YOUR GOAL - Using the listing below, set down exactly the lines starting at the line that contains "right hip: (210, 420)" and ending at the line that contains "right shoulder: (407, 364)", both included, and no others.

*** Opening of DATA EXCERPTS ***

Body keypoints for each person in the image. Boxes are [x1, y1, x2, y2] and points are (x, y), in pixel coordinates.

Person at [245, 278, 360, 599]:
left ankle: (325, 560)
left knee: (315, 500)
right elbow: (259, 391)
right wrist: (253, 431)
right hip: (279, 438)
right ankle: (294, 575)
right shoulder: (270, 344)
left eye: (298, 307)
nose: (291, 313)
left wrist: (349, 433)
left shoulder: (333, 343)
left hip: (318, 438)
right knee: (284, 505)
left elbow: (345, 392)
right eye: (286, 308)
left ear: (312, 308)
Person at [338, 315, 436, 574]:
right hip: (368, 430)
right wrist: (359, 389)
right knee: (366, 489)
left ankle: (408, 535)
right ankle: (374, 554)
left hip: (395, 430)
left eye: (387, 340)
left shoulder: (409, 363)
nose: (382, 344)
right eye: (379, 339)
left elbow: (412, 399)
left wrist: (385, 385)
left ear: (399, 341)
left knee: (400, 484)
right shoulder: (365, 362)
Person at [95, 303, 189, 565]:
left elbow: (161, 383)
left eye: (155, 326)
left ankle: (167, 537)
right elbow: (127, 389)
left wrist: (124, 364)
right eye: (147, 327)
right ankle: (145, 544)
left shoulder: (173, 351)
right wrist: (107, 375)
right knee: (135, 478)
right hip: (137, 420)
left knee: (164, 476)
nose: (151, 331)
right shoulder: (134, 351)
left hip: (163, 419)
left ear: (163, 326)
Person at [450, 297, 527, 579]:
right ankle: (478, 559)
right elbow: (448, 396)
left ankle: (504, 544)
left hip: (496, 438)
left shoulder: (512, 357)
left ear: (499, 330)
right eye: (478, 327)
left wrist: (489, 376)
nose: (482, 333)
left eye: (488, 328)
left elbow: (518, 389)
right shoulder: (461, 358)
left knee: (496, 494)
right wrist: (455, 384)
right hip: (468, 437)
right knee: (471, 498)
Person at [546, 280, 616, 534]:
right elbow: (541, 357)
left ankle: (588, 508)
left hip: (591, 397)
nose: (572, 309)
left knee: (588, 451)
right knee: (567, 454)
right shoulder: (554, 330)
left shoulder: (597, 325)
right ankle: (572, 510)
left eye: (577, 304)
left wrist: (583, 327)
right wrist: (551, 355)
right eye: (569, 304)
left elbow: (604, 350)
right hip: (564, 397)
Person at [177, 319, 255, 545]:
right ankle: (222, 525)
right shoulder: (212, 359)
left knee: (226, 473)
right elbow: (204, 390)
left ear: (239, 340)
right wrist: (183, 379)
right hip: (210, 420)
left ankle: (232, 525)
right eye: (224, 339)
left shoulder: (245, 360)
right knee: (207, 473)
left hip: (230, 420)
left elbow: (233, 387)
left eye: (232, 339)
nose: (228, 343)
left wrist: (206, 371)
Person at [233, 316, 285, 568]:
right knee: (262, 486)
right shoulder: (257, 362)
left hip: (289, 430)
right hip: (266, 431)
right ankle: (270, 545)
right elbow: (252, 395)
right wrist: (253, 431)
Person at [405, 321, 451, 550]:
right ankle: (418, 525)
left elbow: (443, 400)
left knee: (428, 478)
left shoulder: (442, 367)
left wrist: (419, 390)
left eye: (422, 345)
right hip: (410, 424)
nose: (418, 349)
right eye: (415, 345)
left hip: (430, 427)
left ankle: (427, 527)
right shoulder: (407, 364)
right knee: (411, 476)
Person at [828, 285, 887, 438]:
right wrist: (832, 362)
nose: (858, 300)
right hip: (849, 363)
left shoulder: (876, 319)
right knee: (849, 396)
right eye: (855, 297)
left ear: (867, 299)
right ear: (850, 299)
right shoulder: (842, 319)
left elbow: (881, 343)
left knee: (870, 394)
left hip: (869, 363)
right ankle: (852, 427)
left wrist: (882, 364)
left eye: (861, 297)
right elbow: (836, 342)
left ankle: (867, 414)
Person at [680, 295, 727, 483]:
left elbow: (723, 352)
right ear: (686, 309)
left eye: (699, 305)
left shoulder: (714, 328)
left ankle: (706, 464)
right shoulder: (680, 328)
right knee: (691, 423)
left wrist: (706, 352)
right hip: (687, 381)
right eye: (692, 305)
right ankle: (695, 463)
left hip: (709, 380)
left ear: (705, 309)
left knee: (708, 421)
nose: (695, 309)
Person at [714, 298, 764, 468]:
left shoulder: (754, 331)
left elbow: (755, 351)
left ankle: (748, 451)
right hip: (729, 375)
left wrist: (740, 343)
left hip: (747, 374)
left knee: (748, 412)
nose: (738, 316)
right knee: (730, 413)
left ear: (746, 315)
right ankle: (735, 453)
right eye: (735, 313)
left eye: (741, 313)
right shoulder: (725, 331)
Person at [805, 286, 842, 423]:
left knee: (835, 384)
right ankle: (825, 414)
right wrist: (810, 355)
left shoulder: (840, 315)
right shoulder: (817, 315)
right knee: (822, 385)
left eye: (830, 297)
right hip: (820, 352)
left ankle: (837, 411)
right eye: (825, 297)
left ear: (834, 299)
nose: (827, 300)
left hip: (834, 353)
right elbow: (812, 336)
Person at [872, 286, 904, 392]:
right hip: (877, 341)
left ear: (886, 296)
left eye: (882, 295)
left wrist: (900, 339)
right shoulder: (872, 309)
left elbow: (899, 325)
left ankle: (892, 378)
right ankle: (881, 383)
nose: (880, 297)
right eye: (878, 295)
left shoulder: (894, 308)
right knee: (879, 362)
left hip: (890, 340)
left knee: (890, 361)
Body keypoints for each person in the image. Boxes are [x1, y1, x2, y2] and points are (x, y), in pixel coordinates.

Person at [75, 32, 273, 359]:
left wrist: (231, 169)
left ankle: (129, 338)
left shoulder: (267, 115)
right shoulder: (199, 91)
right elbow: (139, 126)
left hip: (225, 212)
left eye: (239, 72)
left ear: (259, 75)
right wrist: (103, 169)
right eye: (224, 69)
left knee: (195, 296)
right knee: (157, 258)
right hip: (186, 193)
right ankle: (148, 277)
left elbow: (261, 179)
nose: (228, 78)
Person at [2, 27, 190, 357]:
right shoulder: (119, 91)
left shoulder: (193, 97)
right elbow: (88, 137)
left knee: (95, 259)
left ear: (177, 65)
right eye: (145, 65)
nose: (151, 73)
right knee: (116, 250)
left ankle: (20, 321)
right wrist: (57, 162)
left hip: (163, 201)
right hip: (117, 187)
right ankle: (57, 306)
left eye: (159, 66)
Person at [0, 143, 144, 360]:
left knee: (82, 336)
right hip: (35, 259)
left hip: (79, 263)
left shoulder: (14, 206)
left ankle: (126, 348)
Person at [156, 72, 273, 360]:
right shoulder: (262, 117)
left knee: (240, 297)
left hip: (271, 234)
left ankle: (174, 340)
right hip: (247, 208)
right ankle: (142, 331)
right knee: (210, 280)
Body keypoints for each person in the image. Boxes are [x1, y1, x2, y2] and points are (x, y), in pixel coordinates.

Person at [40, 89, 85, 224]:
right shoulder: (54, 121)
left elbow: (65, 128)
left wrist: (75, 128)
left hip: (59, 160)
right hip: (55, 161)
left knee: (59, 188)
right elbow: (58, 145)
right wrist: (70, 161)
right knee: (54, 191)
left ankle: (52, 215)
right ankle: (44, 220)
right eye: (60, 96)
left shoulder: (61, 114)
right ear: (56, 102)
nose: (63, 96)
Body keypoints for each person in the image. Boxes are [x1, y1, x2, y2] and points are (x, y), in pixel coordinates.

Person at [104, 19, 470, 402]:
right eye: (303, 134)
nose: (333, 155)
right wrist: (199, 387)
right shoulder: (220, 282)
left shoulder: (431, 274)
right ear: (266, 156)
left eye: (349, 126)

*** Close of DATA EXCERPTS ***

OUTPUT FOR THIS EXERCISE -
right hip: (210, 420)
left ankle: (232, 525)
right eye: (224, 339)
left shoulder: (245, 360)
right knee: (207, 473)
left hip: (230, 420)
left elbow: (233, 387)
left eye: (232, 339)
nose: (228, 343)
left wrist: (206, 371)
Person at [233, 316, 285, 568]:
right knee: (262, 486)
right shoulder: (257, 362)
left hip: (289, 430)
right hip: (266, 431)
right ankle: (270, 545)
right elbow: (252, 395)
right wrist: (253, 431)
Person at [405, 321, 451, 550]:
right ankle: (418, 525)
left elbow: (443, 400)
left knee: (428, 478)
left shoulder: (442, 367)
left wrist: (419, 390)
left eye: (422, 345)
right hip: (410, 424)
nose: (418, 349)
right eye: (415, 345)
left hip: (430, 427)
left ankle: (427, 527)
right shoulder: (407, 364)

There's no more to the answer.